The short answer is that we tried, back in 2020, while working on a central bank payment switch by the Gates Foundation. We found we were hitting the limits of Amdahl's Law, given Postgres' concurrency control with row locks held across the network as well as internal I/O, leading to the design of TigerBeetle. To specialize not for general purpose but only for transaction processing.

On the one hand, yes, you could use a general purpose string database to count/move integers, up to a certain scale. But a specialized integer database like TigerBeetle can take you further. It's the same reason, that yes, you could use Postgres as object storage or as queue, or you could use S3 and Kafka and get separation of concerns in your architecture.

I did a talk diving into all this recently, looking at the power law, OLTP contention, and how this interacts with Amdahl's Law and Postgres and TigerBeetle: https://www.youtube.com/watch?v=yKgfk8lTQuE

  • i am not an exact expert on the limitation you claim to have encountered on postgresql but perhaps someone with more postgresql expertise can chime in on this comment and give some insight

    • For updating a single resource where the order of updates matters the best throughput one can hope for is the inverse of locking duration. Typical postgres using applications follow the pattern where a transaction involves multiple round trips between the application and the database to make decisions in the code running on the application server.
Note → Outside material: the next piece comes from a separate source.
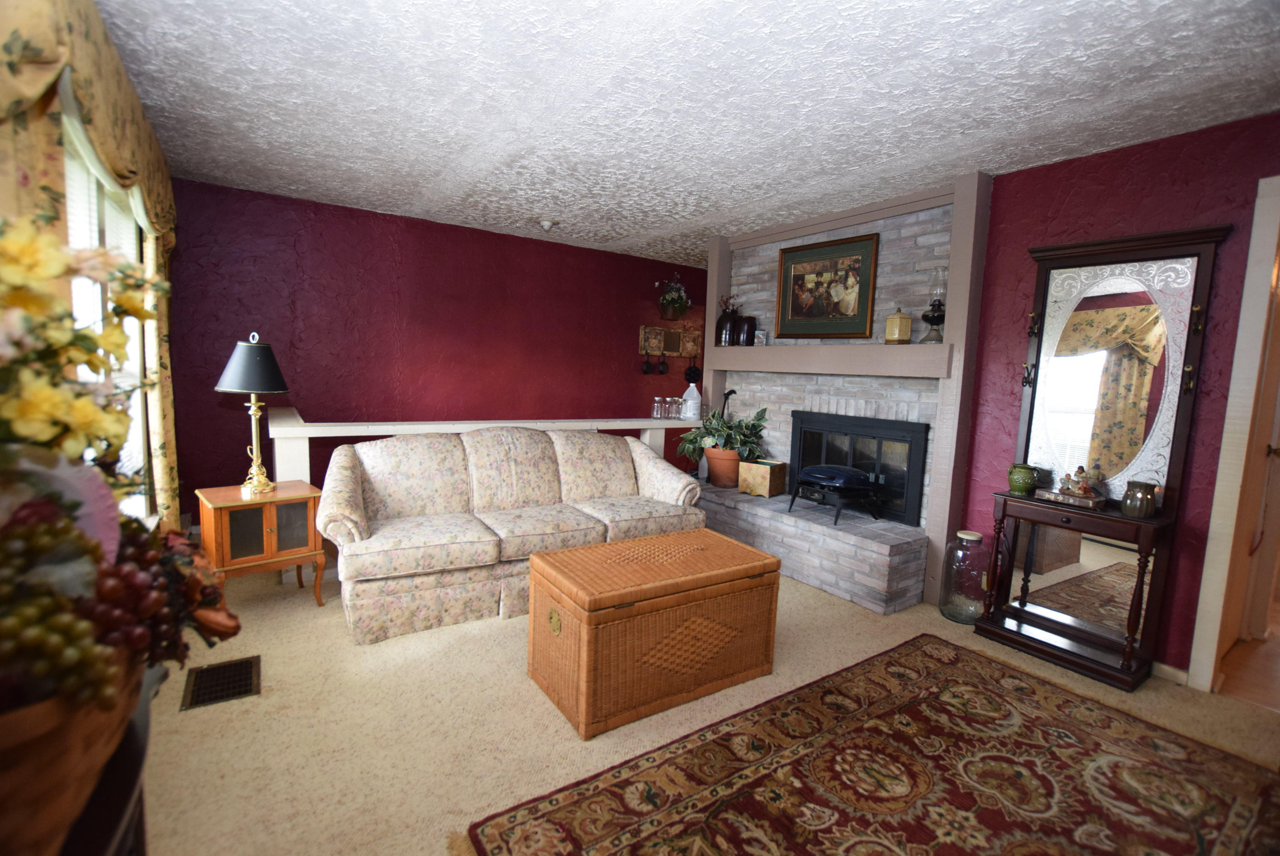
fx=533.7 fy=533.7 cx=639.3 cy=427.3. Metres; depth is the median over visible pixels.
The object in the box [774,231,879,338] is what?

      But this pattern is not required by PostgreSQL, it's possible to run arbitrarily complex transactions all on server side using more complex query patterns and/or stored procedures. In this case the locking time will be mainly determined by time-to-durability. Which, depending on infrastructure specifics, might be one or two orders of magnitude faster. Or in case of fast networks and slow disks, it might not have a huge effect.

      One can also use batching in PostgreSQL to update the resource multiple times for each durability cycle. This will require some extra care from application writer to avoid getting totally bogged down by deadlocks/serializability conflicts.

      What will absolutely kill you on PostgreSQL is high contention and repeatable read and higher isolation levels. PostgreSQL handles update conflicts with optimistic concurrency control, and high contention totally invalidates all of that optimism. So you need to be clever enough to achieve necessary correctness guarantees with read committed and the funky semantics it has for update visibility. Or use some external locking to get rid of contention in the database. The option for pessimistic locking would be very helpful for these workloads.

      What would also help is a different kind of optimism, that would remove durability requirement from lock hold time, which would then result in readers having to wait for durability. Postgres can do tens of thousands of contended updates per second with this model. See the Eventual Durability paper for details.